Piñata – Global Mystery

 [Source: http://www.craftychica.com/site/2012/10/i-made-more-sugar-skull-pinatas/]

I actually came across this watching a TV cooking show. I’m surprised that I have not read of this previously, and I suspect that the original sources are suspect.

Still, if you look at Wikipedia, the Piñata concept was global in ancient times:

  • Spain
  • Denmark
  • India
  • Japan
  • Philippines
  • China

It seems reasonably clear that the Piñata originated in China, and spread to Spain. The Spanish introduced the game to Central America, but apparently the Aztec and Maya already had something similar:

 The Mayan tradition was similar to the modern piñata tradition, including blindfolding the participant hitting the piñata. The Aztec tradition commemorated the birthday of Huitzilopochtli. Priests would place a clay pot decorated with colorful feathers. When broken with a stick or club, the treasures inside would fall to the feet of the idol as an offering.
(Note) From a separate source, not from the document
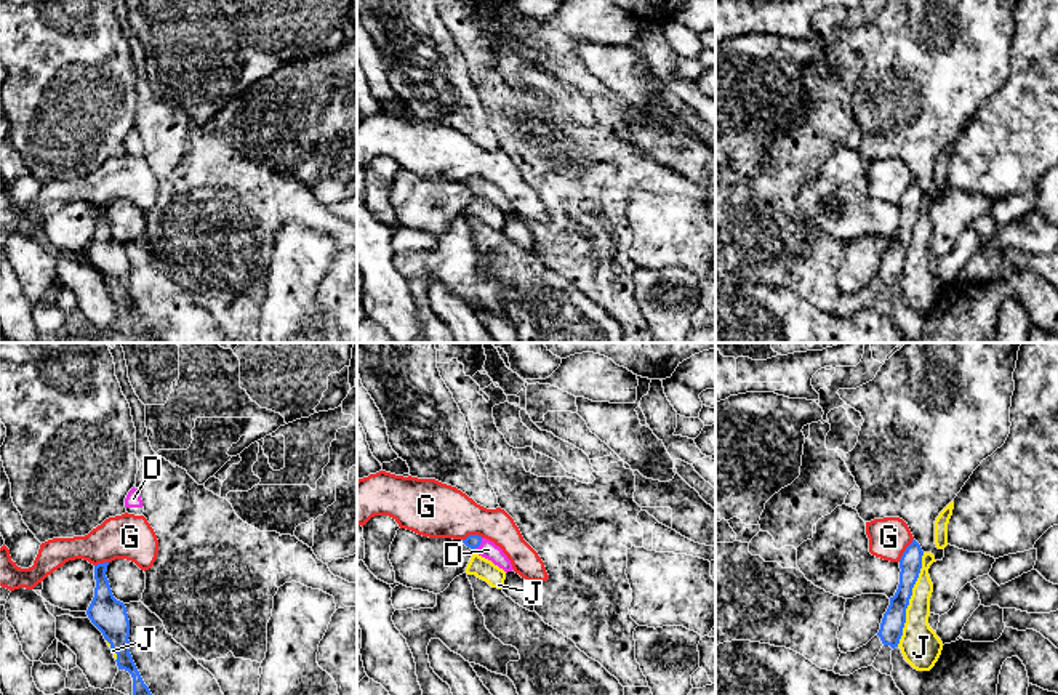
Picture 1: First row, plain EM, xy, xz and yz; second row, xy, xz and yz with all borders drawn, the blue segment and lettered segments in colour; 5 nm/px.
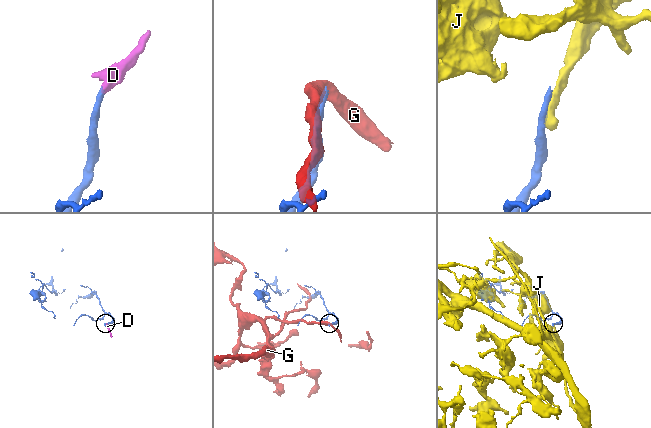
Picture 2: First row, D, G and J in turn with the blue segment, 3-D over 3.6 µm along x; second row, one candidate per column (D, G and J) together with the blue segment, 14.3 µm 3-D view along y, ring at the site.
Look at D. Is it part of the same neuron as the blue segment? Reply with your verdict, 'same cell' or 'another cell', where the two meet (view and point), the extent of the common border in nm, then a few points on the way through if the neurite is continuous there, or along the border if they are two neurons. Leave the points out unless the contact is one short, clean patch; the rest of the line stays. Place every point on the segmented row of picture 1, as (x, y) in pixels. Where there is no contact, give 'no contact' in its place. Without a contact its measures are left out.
same cell; contact xz (479, 545); length 90 nm; way xz (472, 542), (479, 545), (488, 550)

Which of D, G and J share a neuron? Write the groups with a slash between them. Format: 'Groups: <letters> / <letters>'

The source of this is an article by Wendy Devlin from 2007:

At the beginning of the 16th century the Spanish missionaries to North America used the piñata to attract converts to their ceremonies. However indigenous peoples already had a similar tradition. To celebrate the birthday of the Aztec god of war, Huitzilopochtli, priests placed a clay pot on a pole in the temple at year’s end. Colorful feathers adorned the richly decorated pot, filled with tiny treasures.. When broken with a stick or club, the treasures fell to the feet of the god’s image as an offering. The Mayans, great lovers of sport played a game where the player’s eyes were covered while hitting a clay pot suspended by string. The missionaries ingeniously transformed these games for religious instruction. They covered the traditional pot with colored paper, giving it an extraordinary, perhaps fearful appearance.


The article cites no sources, and the other online Wikipedia references seem to be dead-ends.

Either this is a great piece of evidence for pre-Columbus contact, or simply a case of Meso-American people adopting a ritual and the history books getting a little bit muddled about it.

Does anyone know of serious research on this?